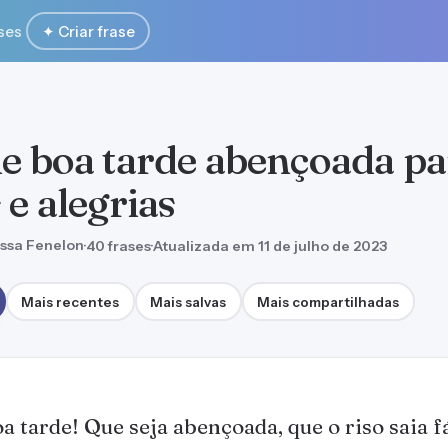
ses
✦ Criar frase
de boa tarde abençoada pa
 e alegrias
ssa Fenelon
·
40 frases
·
Atualizada em 11 de julho de 2023
Mais recentes
Mais salvas
Mais compartilhadas
a tarde! Que seja abençoada, que o riso saia f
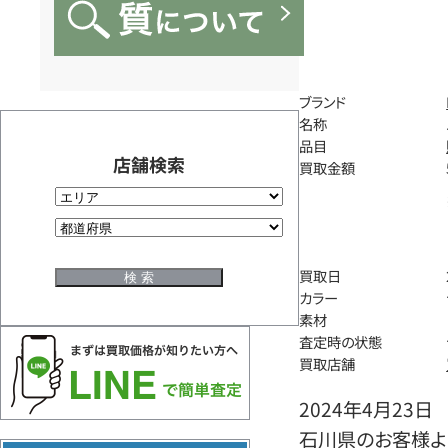
ブランド
名称
品目
店舗検索
買取金額
買取日
カラー
素材
査定時の状態
買取店舗
2024年4月23日
石川県のお客様よ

=-=-=-=-=

**Task brief**: Reproduce every line of text in the material word for word and in its original order, leaving the pictures out.

**Result for this task**:
ses
✦ Criar frase
de boa tarde abençoada pa
 e alegrias
ssa Fenelon
·
40 frases
·
Atualizada em 11 de julho de 2023
Mais recentes
Mais salvas
Mais compartilhadas
a tarde! Que seja abençoada, que o riso saia f
ブランド
名称
品目
店舗検索
買取金額
買取日
カラー
素材
査定時の状態
買取店舗
2024年4月23日
石川県のお客様よ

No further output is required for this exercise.